Never Leave Your Kid by the Side of the Road
(Warning: SATIRE to follow)
Ohio can take your child away from you and terminate your legal rights to that child by a process called permanent custody. I receive multiple callers every week asking how to simply give up parenthood and surrender a child to the government. Those calls only increased after I had published a post about how there are no givesies-backsies for children in Ohio.
Obviously, people are Googling how to give up a kid — finding my informative post but not actually reading it, and then calling me anyway.
Every one of these calls is returned post-haste.
At least in Ohio, you can’t just leave a kid by the side of the road without risking a serious criminal charge. Other than an adoption, your kid is your kid and your responsibilities will continue until s/he becomes emancipated.

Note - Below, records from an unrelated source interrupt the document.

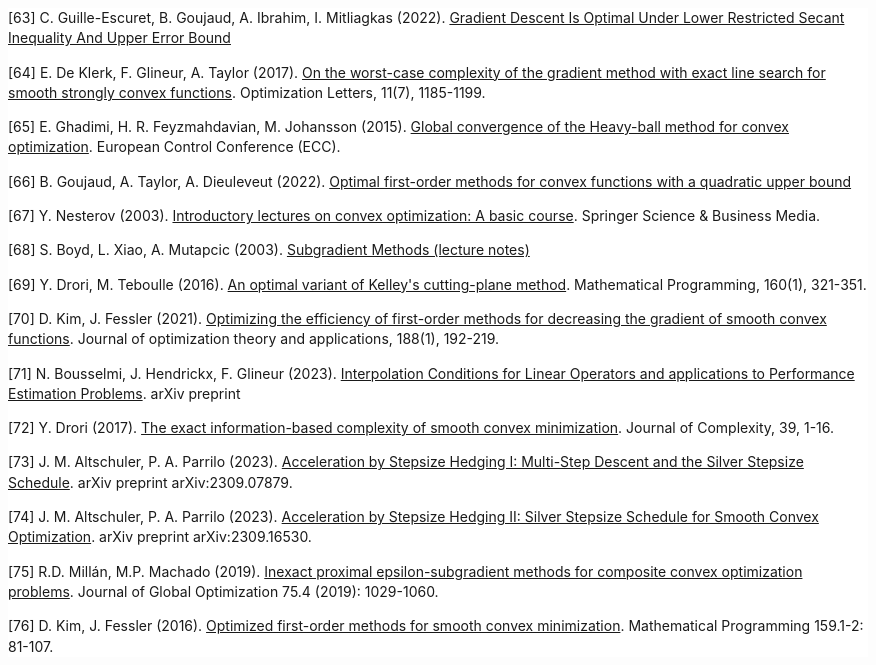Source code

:[63] C. Guille-Escuret, B. Goujaud, A. Ibrahim, I. Mitliagkas (2022).
[Gradient Descent Is Optimal Under Lower Restricted Secant Inequality And Upper Error Bound](https://arxiv.org/pdf/2203.00342.pdf)

[64] E. De Klerk, F. Glineur, A. Taylor (2017).
[On the worst-case complexity of the gradient method with exact line search for smooth strongly convex functions](https://link.springer.com/content/pdf/10.1007/s11590-016-1087-4.pdf). Optimization Letters, 11(7), 1185-1199.

[65] E. Ghadimi, H. R. Feyzmahdavian, M. Johansson (2015).
[Global convergence of the Heavy-ball method for convex optimization](https://arxiv.org/pdf/1412.7457.pdf). European Control Conference (ECC).

[66] B. Goujaud, A. Taylor, A. Dieuleveut (2022).
[Optimal first-order methods for convex functions with a quadratic upper bound](https://arxiv.org/pdf/2205.15033.pdf)

[67] Y. Nesterov (2003).
[Introductory lectures on convex optimization: A basic course](https://citeseerx.ist.psu.edu/viewdoc/download?doi=10.1.1.693.855&rep=rep1&type=pdf). Springer Science & Business Media.

[68] S. Boyd, L. Xiao, A. Mutapcic (2003).
[Subgradient Methods (lecture notes)](https://web.stanford.edu/class/ee392o/subgrad_method.pdf)

[69] Y. Drori, M. Teboulle (2016).
[An optimal variant of Kelley's cutting-plane method](https://arxiv.org/pdf/1409.2636.pdf). Mathematical Programming, 160(1), 321-351.

[70] D. Kim, J. Fessler (2021).
[Optimizing the efficiency of first-order methods for decreasing the gradient of smooth convex functions](https://arxiv.org/pdf/1803.06600.pdf). Journal of optimization theory and applications, 188(1), 192-219.

[71] N. Bousselmi, J. Hendrickx, F. Glineur (2023).
[Interpolation Conditions for Linear Operators and applications to Performance Estimation Problems](https://arxiv.org/pdf/2302.08781.pdf). arXiv preprint

[72] Y. Drori (2017).
[The exact information-based complexity of smooth convex minimization](https://arxiv.org/pdf/1606.01424.pdf). Journal of Complexity, 39, 1-16.

[73] J. M. Altschuler, P. A. Parrilo (2023).
[Acceleration by Stepsize Hedging I: Multi-Step Descent and the Silver Stepsize Schedule](https://arxiv.org/abs/2309.07879). arXiv preprint arXiv:2309.07879.

[74] J. M. Altschuler, P. A. Parrilo (2023).
[Acceleration by Stepsize Hedging II: Silver Stepsize Schedule for Smooth Convex Optimization](https://arxiv.org/abs/2309.16530). arXiv preprint arXiv:2309.16530.

[75] R.D. Millán, M.P. Machado (2019).
[Inexact proximal epsilon-subgradient methods for composite convex optimization problems](https://arxiv.org/pdf/1805.10120.pdf). Journal of Global Optimization 75.4 (2019): 1029-1060.

[76] D. Kim, J. Fessler (2016).
[Optimized first-order methods for smooth convex minimization](https://arxiv.org/pdf/1406.5468.pdf). Mathematical Programming 159.1-2: 81-107.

You can, however, LOSE your kid. How?
Well, before you can lose your kid, you must first lose a court case where your child is declared abused, neglected or dependent while in your care. (This action naturally follows the criminal action that was filed against you when you left your kid by the side of the road and drove off.) Then, you’ll likely be given a “case plan” that will send you scurrying off to community resources located at inconvenience places to learn what most parents know by instinct: don’t leave your kid by the side of the road; don’t neglect the plumbing and resort to using the sink for number two; and don’t be such an addict that your baby is born addicted. You’ll have a time frame to become enlightened and another time frame to fix whatever made your child abused, neglected or dependent to start with.

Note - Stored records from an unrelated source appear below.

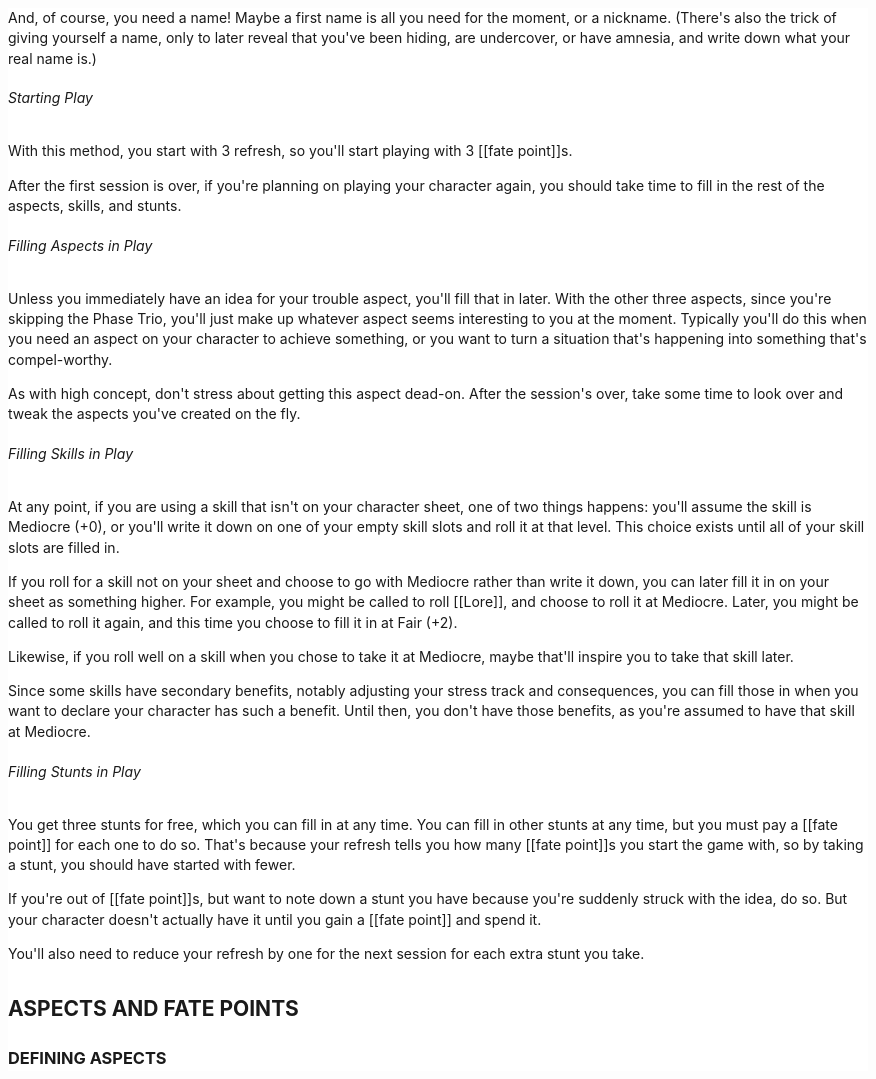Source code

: And, of course, you need a name! Maybe a first name is all you need for the moment, or a nickname. (There's also the trick of giving yourself a name, only to later reveal that you've been hiding, are undercover, or have amnesia, and write down what your real name is.)

###### Starting Play

With this method, you start with 3 refresh, so you'll start playing with 3 [[fate point]]s.

After the first session is over, if you're planning on playing your character again, you should take time to fill in the rest of the aspects, skills, and stunts.

###### Filling Aspects in Play

Unless you immediately have an idea for your trouble aspect, you'll fill that in later. With the other three aspects, since you're skipping the Phase Trio, you'll just make up whatever aspect seems interesting to you at the moment. Typically you'll do this when you need an aspect on your character to achieve something, or you want to turn a situation that's happening into something that's compel-worthy.

As with high concept, don't stress about getting this aspect dead-on. After the session's over, take some time to look over and tweak the aspects you've created on the fly.

###### Filling Skills in Play

At any point, if you are using a skill that isn't on your character sheet, one of two things happens: you'll assume the skill is Mediocre (+0), or you'll write it down on one of your empty skill slots and roll it at that level. This choice exists until all of your skill slots are filled in.

If you roll for a skill not on your sheet and choose to go with Mediocre rather than write it down, you can later fill it in on your sheet as something higher. For example, you might be called to roll [[Lore]], and choose to roll it at Mediocre. Later, you might be called to roll it again, and this time you choose to fill it in at Fair (+2).

Likewise, if you roll well on a skill when you chose to take it at Mediocre, maybe that'll inspire you to take that skill later.

Since some skills have secondary benefits, notably adjusting your stress track and consequences, you can fill those in when you want to declare your character has such a benefit. Until then, you don't have those benefits, as you're assumed to have that skill at Mediocre.

###### Filling Stunts in Play

You get three stunts for free, which you can fill in at any time. You can fill in other stunts at any time, but you must pay a [[fate point]] for each one to do so. That's because your refresh tells you how many [[fate point]]s you start the game with, so by taking a stunt, you should have started with fewer.

If you're out of [[fate point]]s, but want to note down a stunt you have because you're suddenly struck with the idea, do so. But your character doesn't actually have it until you gain a [[fate point]] and spend it.

You'll also need to reduce your refresh by one for the next session for each extra stunt you take.

## ASPECTS AND FATE POINTS

### DEFINING ASPECTS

You should not complete your case plan quickly! It’s best to show some progress, but not much, and certainly not by the artificial deadlines set by some childless social worker.

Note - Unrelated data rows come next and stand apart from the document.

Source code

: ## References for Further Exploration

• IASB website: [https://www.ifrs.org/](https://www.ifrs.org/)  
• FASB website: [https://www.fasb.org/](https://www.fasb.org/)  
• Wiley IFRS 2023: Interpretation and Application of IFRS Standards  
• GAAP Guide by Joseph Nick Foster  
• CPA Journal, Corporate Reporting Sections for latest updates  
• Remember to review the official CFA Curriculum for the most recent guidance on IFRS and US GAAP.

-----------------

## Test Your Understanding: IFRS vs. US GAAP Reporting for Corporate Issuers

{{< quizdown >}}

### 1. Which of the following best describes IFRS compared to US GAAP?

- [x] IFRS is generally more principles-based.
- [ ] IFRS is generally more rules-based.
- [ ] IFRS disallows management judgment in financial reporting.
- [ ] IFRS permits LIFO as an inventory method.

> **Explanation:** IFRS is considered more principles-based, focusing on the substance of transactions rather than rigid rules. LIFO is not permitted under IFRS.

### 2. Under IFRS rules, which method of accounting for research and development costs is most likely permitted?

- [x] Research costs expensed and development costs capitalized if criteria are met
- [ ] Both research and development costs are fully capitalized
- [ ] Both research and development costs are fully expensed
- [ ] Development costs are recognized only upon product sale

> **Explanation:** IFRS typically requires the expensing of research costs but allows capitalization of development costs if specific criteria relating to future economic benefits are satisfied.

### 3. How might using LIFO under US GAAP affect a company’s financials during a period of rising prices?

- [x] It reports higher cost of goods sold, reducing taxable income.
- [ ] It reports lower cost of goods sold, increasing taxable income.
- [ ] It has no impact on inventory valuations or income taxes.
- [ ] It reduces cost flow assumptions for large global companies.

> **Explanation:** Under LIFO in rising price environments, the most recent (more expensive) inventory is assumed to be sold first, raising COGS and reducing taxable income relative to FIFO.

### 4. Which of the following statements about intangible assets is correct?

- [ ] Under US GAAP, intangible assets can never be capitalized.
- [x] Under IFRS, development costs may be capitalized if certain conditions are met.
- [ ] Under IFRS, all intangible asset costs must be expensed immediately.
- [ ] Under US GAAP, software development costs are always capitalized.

Ohio is committed to reunification, which means giving your kid back to you, but reunification must happen quickly. The “12/22” rule says that a child in the temporary custody of the state agency for any 12 months of a consecutive 22-month period satisfies the threshold test to proceed to the most holiest of grails regarding custody litigation: the “best interest” test.
Every child-related order in Ohio must advance the child’s best interests, according to the presiding trial judge. There are many factors to consider. Who cared about the child? Who can keep the child alive and get it educated? How does the child feel about whom s/he lives with? How well-adjusted is the child in school and at home after being subjected to nasty litigation for over a year? Who’s got criminal records for domestic violence? Who’s shooting heroin or hearing voices?
How long will it realistically take to reunify with the child?
Ohio demands answers to these questions.
A permanent custody action in family law is akin to the death penalty in criminal law (except in family law, the parent doesn’t die). The parent subject to such an action is entitled to free legal representation at every stage of the proceeding. The parent is also entitled to have a free attorney file objections and appeal the case to at least one higher court. The child is generally appointed a guardian ad litem to act as a check on the system and make recommendations about his/her best interests after investigating everyone.
This is a long and involved process and very exhaustive. Many parents simply ignore the whole thing, move frequently so that they cannot be served, and eventually hear on the street that their kid is now living somewhere else and will never be coming home. Other parents try hard but succumb to their addictions or start serving long prison sentences. In these cases, the government takes their child and can then make various orders about where and with whom the child lives.
Overall, parents who lose legal rights to their own children are very sad. They miss their kids and their cute little antics and wonder about what could have been.
And they rarely aggravate lawyers by calling at the front end to ask how to voluntarily surrender their child.